High school cheerleaders in two different states found themselves the target of criticism for making pro-Trump banners.

New London, NC – High school cheerleaders in two different states have found themselves in a controversial national spotlight after they used pro-Trump signage at their schools’ football games.

At North Stanly High School in North Carolina, the cheerleading squad displayed a banner at an August football game that read “Trump 2020: Make America Great Again,” The Washington Post reported.

Cheerleaders and other students posed for pictures with the banner, and those pictures were shared on social media.

The pictures caught the eye of the North Carolina High School Athletic Association and shortly thereafter, the entire cheerleading squad was placed on probation, The Washington Post reported.

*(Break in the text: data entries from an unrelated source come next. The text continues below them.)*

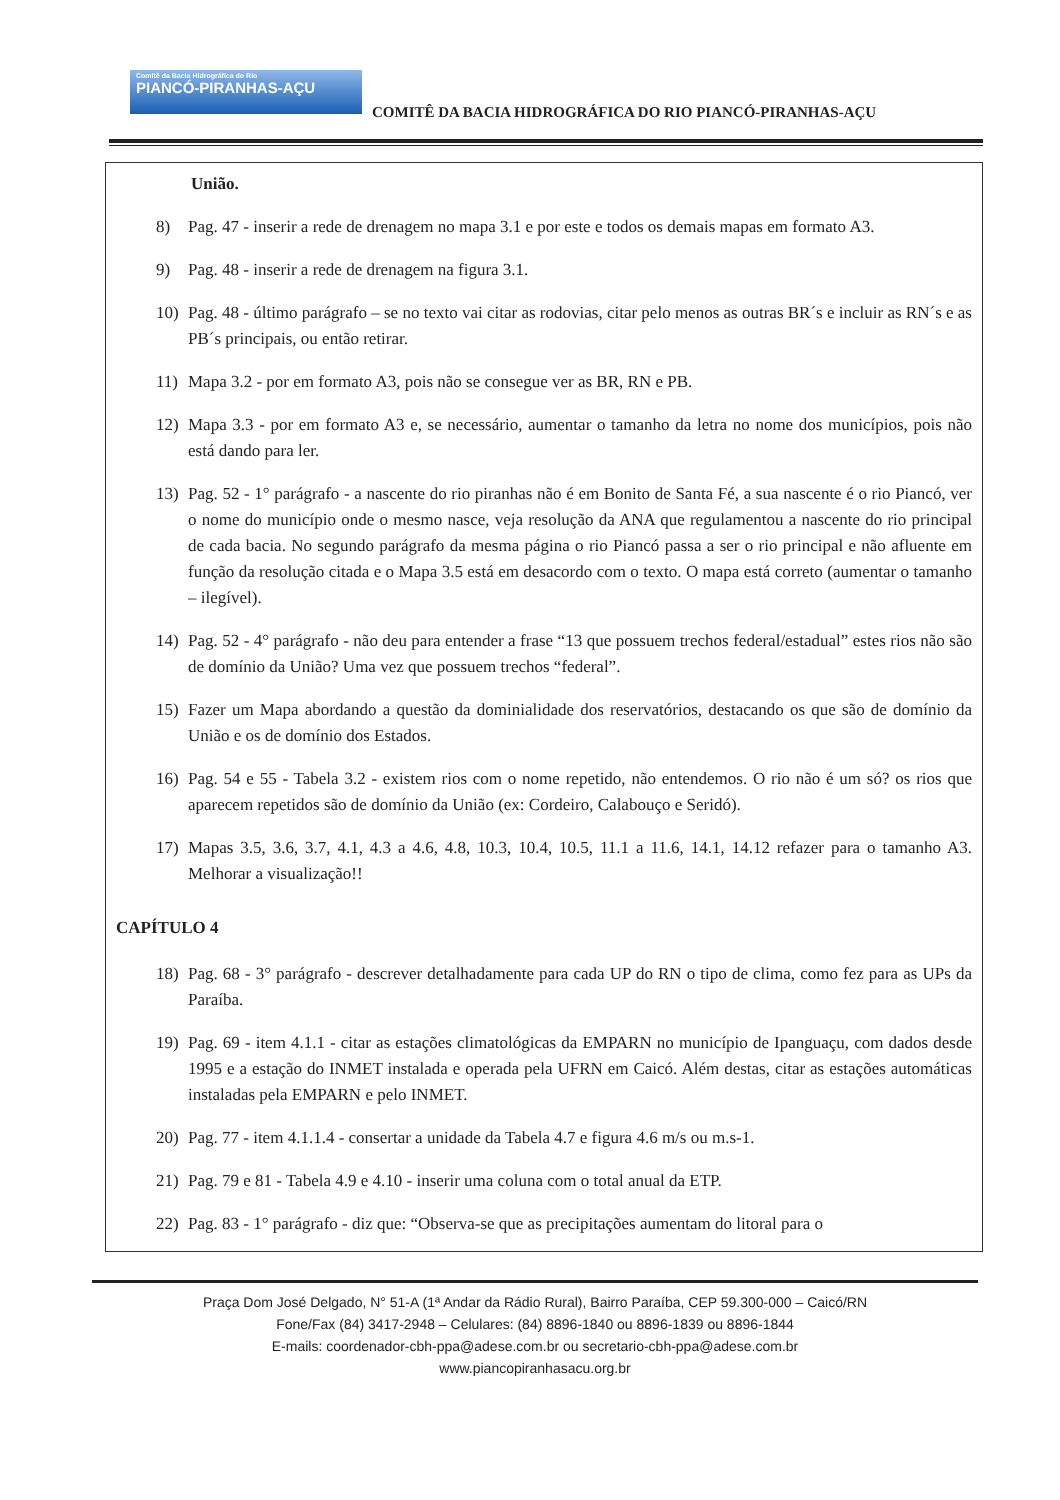Comitê da Bacia Hidrográfica do Rio
PIANCÓ-PIRANHAS-AÇU
COMITÊ DA BACIA HIDROGRÁFICA DO RIO PIANCÓ-PIRANHAS-AÇU
União.
8) Pag. 47 - inserir a rede de drenagem no mapa 3.1 e por este e todos os demais mapas em formato A3.
9) Pag. 48 - inserir a rede de drenagem na figura 3.1.
10) Pag. 48 - último parágrafo – se no texto vai citar as rodovias, citar pelo menos as outras BR´s e incluir as RN´s e as PB´s principais, ou então retirar.
11) Mapa 3.2 - por em formato A3, pois não se consegue ver as BR, RN e PB.
12) Mapa 3.3 - por em formato A3 e, se necessário, aumentar o tamanho da letra no nome dos municípios, pois não está dando para ler.
13) Pag. 52 - 1° parágrafo - a nascente do rio piranhas não é em Bonito de Santa Fé, a sua nascente é o rio Piancó, ver o nome do município onde o mesmo nasce, veja resolução da ANA que regulamentou a nascente do rio principal de cada bacia. No segundo parágrafo da mesma página o rio Piancó passa a ser o rio principal e não afluente em função da resolução citada e o Mapa 3.5 está em desacordo com o texto. O mapa está correto (aumentar o tamanho – ilegível).
14) Pag. 52 - 4° parágrafo - não deu para entender a frase “13 que possuem trechos federal/estadual” estes rios não são de domínio da União? Uma vez que possuem trechos “federal”.
15) Fazer um Mapa abordando a questão da dominialidade dos reservatórios, destacando os que são de domínio da União e os de domínio dos Estados.
16) Pag. 54 e 55 - Tabela 3.2 - existem rios com o nome repetido, não entendemos. O rio não é um só? os rios que aparecem repetidos são de domínio da União (ex: Cordeiro, Calabouço e Seridó).
17) Mapas 3.5, 3.6, 3.7, 4.1, 4.3 a 4.6, 4.8, 10.3, 10.4, 10.5, 11.1 a 11.6, 14.1, 14.12 refazer para o tamanho A3. Melhorar a visualização!!
CAPÍTULO 4
18) Pag. 68 - 3° parágrafo - descrever detalhadamente para cada UP do RN o tipo de clima, como fez para as UPs da Paraíba.
19) Pag. 69 - item 4.1.1 - citar as estações climatológicas da EMPARN no município de Ipanguaçu, com dados desde 1995 e a estação do INMET instalada e operada pela UFRN em Caicó. Além destas, citar as estações automáticas instaladas pela EMPARN e pelo INMET.
20) Pag. 77 - item 4.1.1.4 - consertar a unidade da Tabela 4.7 e figura 4.6 m/s ou m.s-1.
21) Pag. 79 e 81 - Tabela 4.9 e 4.10 - inserir uma coluna com o total anual da ETP.
22) Pag. 83 - 1° parágrafo - diz que: “Observa-se que as precipitações aumentam do litoral para o
Praça Dom José Delgado, N° 51-A (1ª Andar da Rádio Rural), Bairro Paraíba, CEP 59.300-000 – Caicó/RN
Fone/Fax (84) 3417-2948 – Celulares: (84) 8896-1840 ou 8896-1839 ou 8896-1844
E-mails: coordenador-cbh-ppa@adese.com.br ou secretario-cbh-ppa@adese.com.br
www.piancopiranhasacu.org.br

In the meantime, cheerleaders at Lake Hamilton High School in Pearcy, Arkansas used President Donald Trump’s campaign slogan to make a play on words for a football banner on Friday.

“Make American Great Again, Trump The Leopards,” the banner read.

Arkansas State Senator Joyce Elliott, a Democrat, took to Twitter and posted a rant along with the offending picture before she even knew which school was featured in it.

“If this is a public school, this is totally inappropriate. If it’s a private school, it’s poor judgment. We are all entitled to our politics of choice but not to using public entities to advance our politics,” Elliott posted.

Not everybody in Arkansas got angry about the football signage.

“Chill out, it’s funny. It’s a play on words. God forbid kids use political slogans to make a joke about beating a team in football,” Republican Arkansas State Representative Aaron Pilkington replied to Elliott’s tweet.

The Lake Hamilton School District told KATV that the banner wasn’t intended as a political statement, and the Arkansas cheerleaders didn’t get the hammer like their counterparts in North Carolina.

But the school district also said they have taken steps to make sure future athletics banners don’t mention political or controversial issues.

The controversy in North Carolina isn’t over and has caught the eye of Washington, The Washington Post reported.

U.S. Representative Richard Hudson (R-North Carolina) sent a letter to the athletic association that suspended the cheerleaders that said he was “appalled” by the violation of the girls’ First Amendment rights.

Hudson also asked to see what specific rule the cheerleaders had violated, according to The Washington Post.

North Carolina High School Athletic Association Commissioner Marilyn Que Tucker released a statement that said the probation wasn’t punishment.

“It serves as a notice of behavior or action that is against NCHSAA Handbook Policy or contrary to expectations of sportsmanship and proper behavior that could bring additional sanctions, including penalties such as a fine or suspensions, should infractions persist,” Que Tucker said. “By NCHSAA Handbook Policy, probation may last for a period of up to one year. In the incidence concerned, no opportunities for participation were limited.”

A spokeswoman for the school district said that the school has been receiving threats from people on both sides of the issue via telephone and social media, The Washington Post reported.

Hope Miller, the administrative assistant to the superintendent of the Stanly County Schools, said that people have misunderstood because no students have been suspended nor have any of the cheerleaders missed a game.

She said that “probation” wasn’t the right word for the warning the athletic association had given.

“They have all participated in every event since,” Miller said.

She said the school district told the girls not to use that sign again, but they have not otherwise been subjected to any discipline as a result of the entire debacle, The Washington Post reported.

A free-speech rally is planned for Friday across from North Stanly High School, and almost 200 people had indicated they planned to attend on the event’s Facebook page as of Wednesday afternoon.

More than a thousand more people have also expressed interest in supporting the protest, The Washington Post reported.

Numerous tweets have been sent to President Trump asking him to intervene on behalf of the cheerleaders.